Tarefa a realizar =
Indique, com base no trecho sobre privacidade, de qual direito se origina a terminologia "privacidade".

Trecho do texto =
Privacidade, por sua vez, é mais abrangente que a intimidade. Trata-se de uma terminologia oriunda do direito anglo-americano, que abrange o modo de vida doméstico, familiar e afetivo, com tudo aquilo que ele representa incluindo, ainda, pensamentos, segredos e outras questões de fórum íntimo da pessoa. Observa-se que a privacidade é definida, portanto, por cada pessoa, que pode escolher com quem deve compartilhar fatos e atos relacionados à esfera pessoal (CUPIS, 2017).
A privacidade e intimidade são inerentes aos direitos da personalidade, explicitados na Constituição Federal vigente e no Código Civil Pátrio. Com isso os direitos da personalidade dizem respeito à pessoa, tendo o condão de diferenciá-la frente aos demais membros da sociedade.
Assim, a personalidade envolve diversas questões atinentes à pessoa e sua individualidade. Consiste em ordenamento vital para a pessoa alcançar outros direitos. Silvio Rodrigues (2017, p. 37) explica que “no mundo moderno, e na quase totalidade dos países, a mera circunstância de existir confere ao homem a possibilidade de ser titular de direitos”.

Os dados =
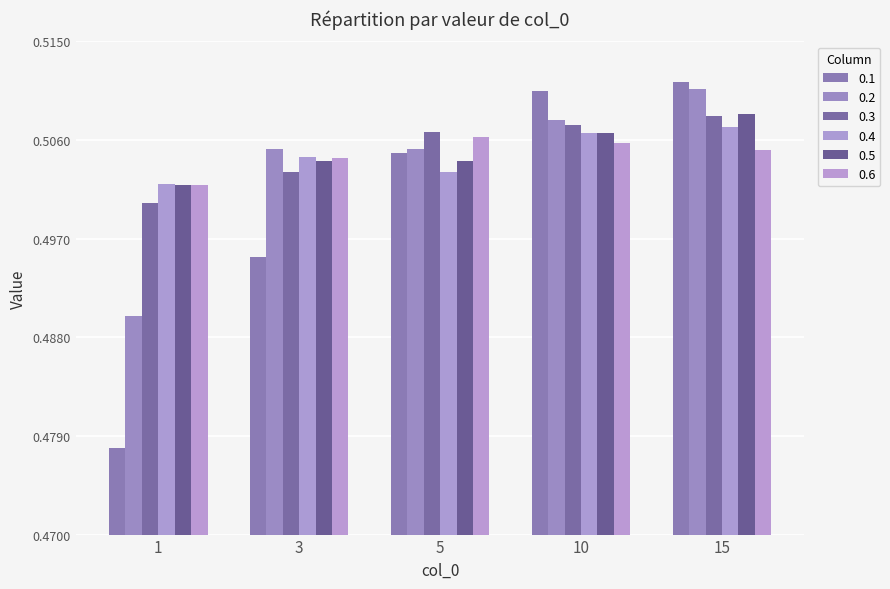

What is the value of the 0.5 bar at the 5th from the left?

0.5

Resposta da tarefa =
Do direito anglo-americano.